QUESTIONS TO ANSWER:
1) Reproduce word for word the part of the transmission-lag passage below that opens with the words containing "In the course of a step 210, the" and closes with "transmitted the numerical value.".
2) List the activities that the transmission-lag passage below gives as examples of what an issuer or destination computer system might do while inactive each night.

[TEXT PASSAGE]

In the course of a step 210 the device 105 determines a requested date of transmission of the numerical value. For example, the device 105 possesses, for each pair of requester and issuer devices, a fixed lag, that it adds to the current date. According to another example, the device 105 determines, in the message received from the requesting computer system, a requested transmission lag, that it adds to the current date or a requested transmission date. The construction of such messages is of type known to the person skilled in the art, by implementing a message structure comprising several predetermined fields.
In the course of a step 210, the device 105 stores the current date, the identification of the transmission of requested value, the requested numerical value, the issuer computer system which is the destination of the request, and the requested date of transmission of the numerical value.
In the course of a step 212, the device 105 determines whether a requested transmission has been performed, as a function of at least one message originating from a destination computer system 165 and 170. Else, the device 105 passes to a step 224. If so, in the course of a step 214, the device 105 identifies the transmission of requested value concerned. In the course of a step 216, the device 105 identifies the issuer computer system which transmitted the numerical value.
In the course of a step 218, the device 105 stores the current date, the identification of the transmission of requested value and the identification of the issuer computer system.
In the course of a step 220, the device 105 determines a lag between the requested transmission date and the current date and associates it, in memory, with the identification of the numerical value and the identification of the issuer computer system.
In the course of a step 222, the device 105 deducts a possible lag due to a normal inactivity of the issuer, as a function of stored knowledge of inactivity periods. For example, if the issuer computer system or the destination computer system is inactive each night, from one hour to another, for example for maintenance, updating, data backup, running of a program for detecting and/or eliminating malicious software or reinitialization, if the requested date of transmission corresponded to a night and if the current date lies in the first minutes of the new day, the lag between the requested date and the current date is considered to be zero. Likewise, if the issuer computer system or the destination computer system is inactive during weekends, public vacations and certain “long weekends”, the current lag between the requested date of transmission and the end of the inactivity period is deducted if the transmission takes place at the end of an inactivity period.
In the course of a step 224, the device 105 determines whether a predetermined duration is completed. For example, each predetermined duration corresponds to a minute or to a month. Else, the device 105 returns to step 202. If so, in the course of a step 226, the device assigns, to each transmission whose requested transmission date has passed, the current date as date of transmission and determines the lag between these two dates as set forth in regard to steps 220 and 222.

[/TEXT PASSAGE]
[DATA RECORDS]

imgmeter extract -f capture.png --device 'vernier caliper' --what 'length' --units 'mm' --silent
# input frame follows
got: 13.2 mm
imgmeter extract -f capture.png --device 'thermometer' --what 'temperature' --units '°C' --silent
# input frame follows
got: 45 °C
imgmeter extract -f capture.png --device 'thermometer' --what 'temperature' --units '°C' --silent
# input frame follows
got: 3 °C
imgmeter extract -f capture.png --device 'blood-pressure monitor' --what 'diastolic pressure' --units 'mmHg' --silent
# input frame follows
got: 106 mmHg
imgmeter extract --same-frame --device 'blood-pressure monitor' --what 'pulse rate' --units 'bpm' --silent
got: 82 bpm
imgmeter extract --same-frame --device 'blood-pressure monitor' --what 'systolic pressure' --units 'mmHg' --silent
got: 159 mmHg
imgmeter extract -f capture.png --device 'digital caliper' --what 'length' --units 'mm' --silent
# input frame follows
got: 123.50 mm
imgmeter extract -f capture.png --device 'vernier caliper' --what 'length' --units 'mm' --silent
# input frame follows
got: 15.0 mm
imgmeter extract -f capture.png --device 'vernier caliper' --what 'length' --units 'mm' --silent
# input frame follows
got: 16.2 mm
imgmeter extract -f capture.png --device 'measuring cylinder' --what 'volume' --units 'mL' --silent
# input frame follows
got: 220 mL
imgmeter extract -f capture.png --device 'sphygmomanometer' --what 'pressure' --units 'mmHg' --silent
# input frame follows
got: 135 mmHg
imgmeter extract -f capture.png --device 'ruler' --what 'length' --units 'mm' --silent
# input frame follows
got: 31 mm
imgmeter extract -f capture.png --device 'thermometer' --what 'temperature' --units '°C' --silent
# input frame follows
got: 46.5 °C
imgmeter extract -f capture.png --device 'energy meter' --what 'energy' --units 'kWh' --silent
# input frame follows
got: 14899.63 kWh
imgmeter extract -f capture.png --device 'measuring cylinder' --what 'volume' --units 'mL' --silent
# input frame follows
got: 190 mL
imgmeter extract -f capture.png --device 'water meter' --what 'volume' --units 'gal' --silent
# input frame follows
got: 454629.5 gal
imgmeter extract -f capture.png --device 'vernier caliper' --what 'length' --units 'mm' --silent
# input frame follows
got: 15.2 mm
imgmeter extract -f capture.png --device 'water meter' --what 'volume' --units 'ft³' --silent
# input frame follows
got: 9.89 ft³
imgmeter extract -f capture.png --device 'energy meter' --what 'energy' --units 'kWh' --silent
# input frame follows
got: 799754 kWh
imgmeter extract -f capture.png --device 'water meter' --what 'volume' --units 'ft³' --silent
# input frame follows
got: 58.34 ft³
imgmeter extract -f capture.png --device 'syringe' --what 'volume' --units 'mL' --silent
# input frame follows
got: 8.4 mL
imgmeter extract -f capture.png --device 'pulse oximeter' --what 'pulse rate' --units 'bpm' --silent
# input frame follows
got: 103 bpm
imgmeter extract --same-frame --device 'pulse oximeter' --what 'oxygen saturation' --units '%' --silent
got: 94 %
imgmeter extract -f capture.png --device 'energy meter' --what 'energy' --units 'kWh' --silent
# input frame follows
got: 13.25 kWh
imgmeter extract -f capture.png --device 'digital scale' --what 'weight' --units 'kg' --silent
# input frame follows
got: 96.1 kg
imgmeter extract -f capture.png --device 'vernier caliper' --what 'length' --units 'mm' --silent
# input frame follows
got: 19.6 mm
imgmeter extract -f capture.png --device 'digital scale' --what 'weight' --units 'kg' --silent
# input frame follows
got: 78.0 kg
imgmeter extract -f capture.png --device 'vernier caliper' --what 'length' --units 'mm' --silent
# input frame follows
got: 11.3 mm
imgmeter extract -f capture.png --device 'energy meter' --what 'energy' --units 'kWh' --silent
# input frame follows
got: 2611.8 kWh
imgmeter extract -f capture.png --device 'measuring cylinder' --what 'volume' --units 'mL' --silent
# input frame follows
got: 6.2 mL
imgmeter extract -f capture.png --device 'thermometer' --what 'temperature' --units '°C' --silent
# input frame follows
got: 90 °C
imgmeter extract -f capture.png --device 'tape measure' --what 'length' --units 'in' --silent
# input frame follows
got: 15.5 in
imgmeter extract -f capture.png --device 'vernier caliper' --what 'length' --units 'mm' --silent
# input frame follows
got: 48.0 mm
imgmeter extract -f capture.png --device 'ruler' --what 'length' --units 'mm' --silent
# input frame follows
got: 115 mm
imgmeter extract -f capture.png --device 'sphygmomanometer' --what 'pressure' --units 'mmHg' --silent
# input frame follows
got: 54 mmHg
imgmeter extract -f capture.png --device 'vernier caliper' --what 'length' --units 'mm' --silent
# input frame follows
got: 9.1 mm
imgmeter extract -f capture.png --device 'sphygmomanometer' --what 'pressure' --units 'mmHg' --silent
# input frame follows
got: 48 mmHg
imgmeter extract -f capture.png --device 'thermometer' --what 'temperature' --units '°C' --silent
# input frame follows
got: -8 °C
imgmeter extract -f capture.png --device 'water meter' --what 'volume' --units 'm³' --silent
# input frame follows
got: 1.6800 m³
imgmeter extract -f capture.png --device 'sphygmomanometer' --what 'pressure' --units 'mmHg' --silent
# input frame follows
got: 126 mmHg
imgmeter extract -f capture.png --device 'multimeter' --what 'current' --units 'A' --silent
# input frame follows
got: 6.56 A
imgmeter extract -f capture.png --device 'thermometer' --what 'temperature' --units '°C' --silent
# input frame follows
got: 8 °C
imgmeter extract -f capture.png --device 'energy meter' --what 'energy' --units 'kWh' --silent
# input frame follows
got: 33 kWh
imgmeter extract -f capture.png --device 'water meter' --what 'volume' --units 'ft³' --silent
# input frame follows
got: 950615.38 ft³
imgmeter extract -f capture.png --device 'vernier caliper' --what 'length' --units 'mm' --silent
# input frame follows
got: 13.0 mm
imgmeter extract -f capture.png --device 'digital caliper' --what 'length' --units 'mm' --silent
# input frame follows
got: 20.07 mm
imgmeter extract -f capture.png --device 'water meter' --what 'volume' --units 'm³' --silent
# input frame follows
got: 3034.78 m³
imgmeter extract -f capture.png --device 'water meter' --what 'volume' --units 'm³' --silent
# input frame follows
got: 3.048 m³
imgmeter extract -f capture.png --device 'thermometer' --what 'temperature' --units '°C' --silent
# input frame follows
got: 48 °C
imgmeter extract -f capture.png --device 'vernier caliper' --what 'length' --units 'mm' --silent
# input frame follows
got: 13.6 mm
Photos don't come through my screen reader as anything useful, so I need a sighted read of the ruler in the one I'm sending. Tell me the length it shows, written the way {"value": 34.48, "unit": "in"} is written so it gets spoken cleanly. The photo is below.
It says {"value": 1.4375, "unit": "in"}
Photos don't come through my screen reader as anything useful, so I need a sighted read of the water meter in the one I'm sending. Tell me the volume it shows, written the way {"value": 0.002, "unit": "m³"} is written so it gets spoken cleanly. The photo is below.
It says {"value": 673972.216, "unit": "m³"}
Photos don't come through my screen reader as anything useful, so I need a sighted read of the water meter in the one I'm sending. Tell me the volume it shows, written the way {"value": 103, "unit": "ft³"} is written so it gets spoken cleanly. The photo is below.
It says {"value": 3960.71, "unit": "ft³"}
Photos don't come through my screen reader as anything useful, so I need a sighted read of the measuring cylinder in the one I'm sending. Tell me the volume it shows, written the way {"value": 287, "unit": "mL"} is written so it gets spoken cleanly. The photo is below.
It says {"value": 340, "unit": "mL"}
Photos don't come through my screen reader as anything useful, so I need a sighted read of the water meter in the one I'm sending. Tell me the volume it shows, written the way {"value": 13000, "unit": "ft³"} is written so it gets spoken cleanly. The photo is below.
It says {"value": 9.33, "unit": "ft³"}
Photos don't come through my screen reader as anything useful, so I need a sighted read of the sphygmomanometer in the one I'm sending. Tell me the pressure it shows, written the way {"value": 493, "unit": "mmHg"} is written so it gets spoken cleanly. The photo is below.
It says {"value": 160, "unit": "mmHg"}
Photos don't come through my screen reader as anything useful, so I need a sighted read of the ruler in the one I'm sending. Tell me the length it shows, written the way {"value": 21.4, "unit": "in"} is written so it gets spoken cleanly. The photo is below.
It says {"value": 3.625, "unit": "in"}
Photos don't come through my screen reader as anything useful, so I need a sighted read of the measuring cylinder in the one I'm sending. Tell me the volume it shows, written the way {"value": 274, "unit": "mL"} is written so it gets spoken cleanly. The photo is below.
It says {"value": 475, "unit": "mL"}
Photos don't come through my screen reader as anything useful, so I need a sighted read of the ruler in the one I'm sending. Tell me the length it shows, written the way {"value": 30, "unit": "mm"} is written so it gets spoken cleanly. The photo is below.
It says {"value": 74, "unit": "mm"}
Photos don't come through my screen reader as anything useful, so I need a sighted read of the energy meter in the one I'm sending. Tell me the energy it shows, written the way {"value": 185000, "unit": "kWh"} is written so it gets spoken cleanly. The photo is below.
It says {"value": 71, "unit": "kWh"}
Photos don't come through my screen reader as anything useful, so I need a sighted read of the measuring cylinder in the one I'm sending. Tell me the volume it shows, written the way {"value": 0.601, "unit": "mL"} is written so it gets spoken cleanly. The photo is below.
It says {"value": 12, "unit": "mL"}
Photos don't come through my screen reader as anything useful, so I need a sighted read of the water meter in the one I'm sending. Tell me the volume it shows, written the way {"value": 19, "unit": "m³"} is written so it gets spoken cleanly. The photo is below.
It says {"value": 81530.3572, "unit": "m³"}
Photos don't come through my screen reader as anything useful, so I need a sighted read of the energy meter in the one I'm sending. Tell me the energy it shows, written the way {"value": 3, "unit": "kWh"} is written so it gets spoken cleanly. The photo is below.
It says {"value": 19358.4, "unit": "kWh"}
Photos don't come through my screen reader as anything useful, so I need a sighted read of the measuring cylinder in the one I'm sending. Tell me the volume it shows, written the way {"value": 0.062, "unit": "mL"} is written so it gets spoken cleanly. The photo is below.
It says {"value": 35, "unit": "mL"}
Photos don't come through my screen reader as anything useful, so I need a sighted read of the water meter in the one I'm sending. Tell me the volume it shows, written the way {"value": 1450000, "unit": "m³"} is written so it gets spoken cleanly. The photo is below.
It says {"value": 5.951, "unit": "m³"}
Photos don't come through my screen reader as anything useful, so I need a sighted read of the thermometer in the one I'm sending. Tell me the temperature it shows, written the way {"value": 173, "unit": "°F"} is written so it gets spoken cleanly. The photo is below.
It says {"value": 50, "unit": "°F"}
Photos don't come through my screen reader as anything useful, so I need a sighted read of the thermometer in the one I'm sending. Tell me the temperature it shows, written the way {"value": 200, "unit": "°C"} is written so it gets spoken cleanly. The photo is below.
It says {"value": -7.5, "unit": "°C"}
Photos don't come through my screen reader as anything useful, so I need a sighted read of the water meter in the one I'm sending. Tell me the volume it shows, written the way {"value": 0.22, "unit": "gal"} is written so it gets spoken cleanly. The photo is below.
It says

[/DATA RECORDS]

EXERCISE ANSWERS:
1)
In the course of a step 210, the device 105 stores the current date, the identification of the transmission of requested value, the requested numerical value, the issuer computer system which is the destination of the request, and the requested date of transmission of the numerical value.
In the course of a step 212, the device 105 determines whether a requested transmission has been performed, as a function of at least one message originating from a destination computer system 165 and 170. Else, the device 105 passes to a step 224. If so, in the course of a step 214, the device 105 identifies the transmission of requested value concerned. In the course of a step 216, the device 105 identifies the issuer computer system which transmitted the numerical value.

2)
- maintenance
- updating
- data backup
- running of a program for detecting and/or eliminating malicious software
- reinitialization